**The problem**:
Below are the records; copy out every line that holds the word "more".

- Opening Delimiter -

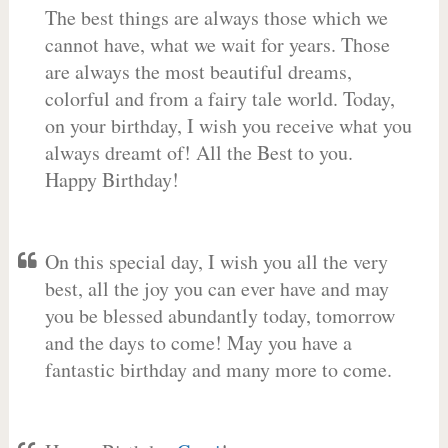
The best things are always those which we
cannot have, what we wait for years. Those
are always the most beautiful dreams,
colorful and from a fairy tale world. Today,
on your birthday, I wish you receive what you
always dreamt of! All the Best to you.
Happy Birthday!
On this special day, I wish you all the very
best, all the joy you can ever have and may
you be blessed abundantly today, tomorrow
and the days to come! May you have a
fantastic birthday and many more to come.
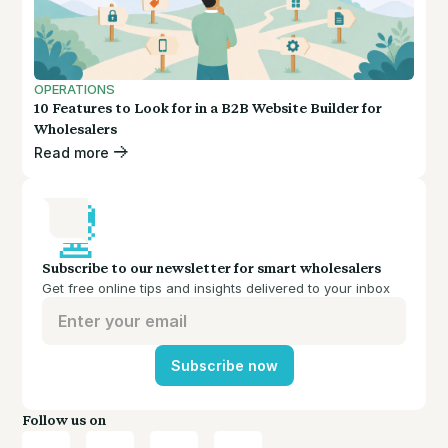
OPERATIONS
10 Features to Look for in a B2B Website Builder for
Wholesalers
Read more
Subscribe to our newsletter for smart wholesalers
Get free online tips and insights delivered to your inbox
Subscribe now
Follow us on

- Closing Delimiter -
- Opening Delimiter -

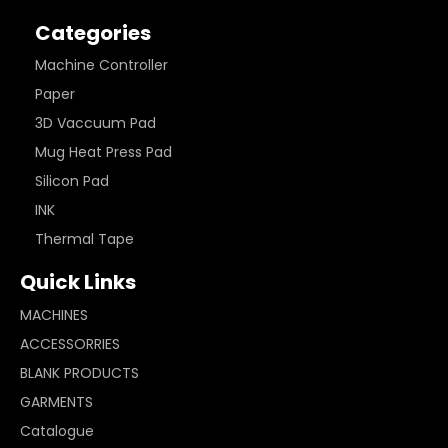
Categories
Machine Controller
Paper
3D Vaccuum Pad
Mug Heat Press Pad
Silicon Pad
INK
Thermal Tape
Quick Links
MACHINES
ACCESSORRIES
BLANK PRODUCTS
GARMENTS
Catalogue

- Closing Delimiter -

**Response to this task**:
fantastic birthday and many more to come.
Read more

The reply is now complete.